Given material:

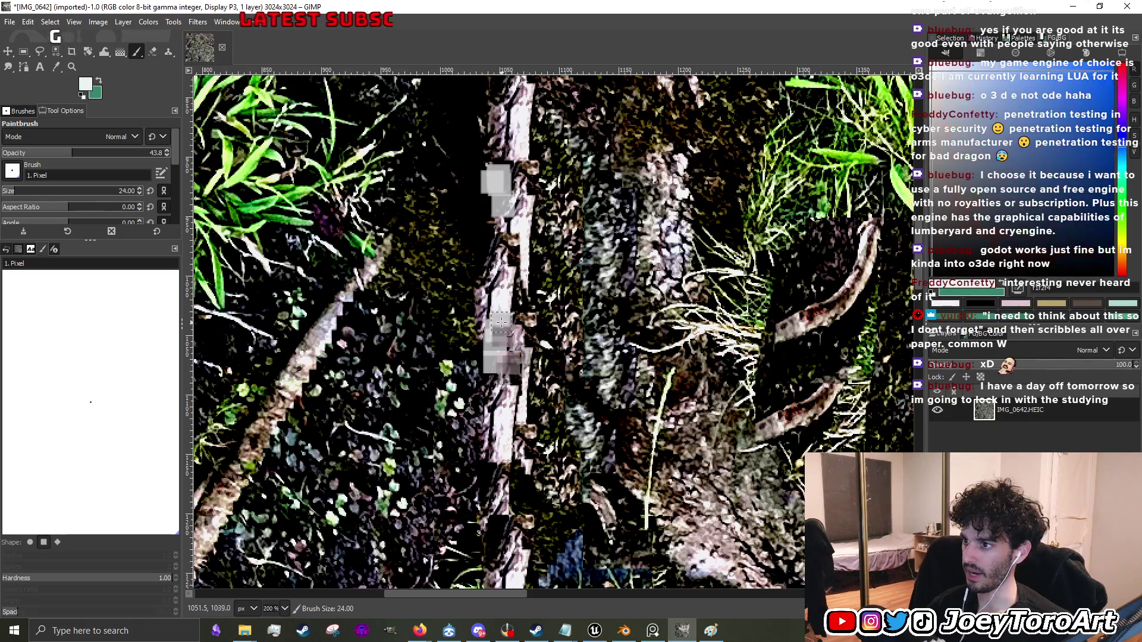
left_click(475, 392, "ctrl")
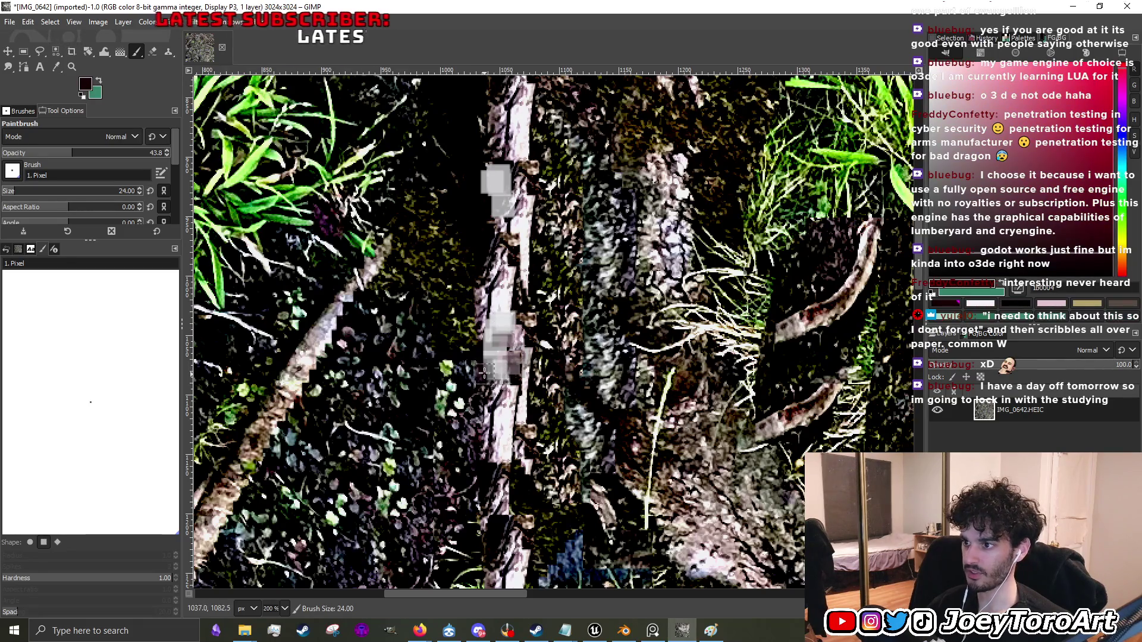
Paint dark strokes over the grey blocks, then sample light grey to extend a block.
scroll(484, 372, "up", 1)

About this exercise:
Copy out the data verbatim, excluding the pictures.

Exercise output:
left_click(475, 392, "ctrl")
Paint dark strokes over the grey blocks, then sample light grey to extend a block.
scroll(484, 372, "up", 1)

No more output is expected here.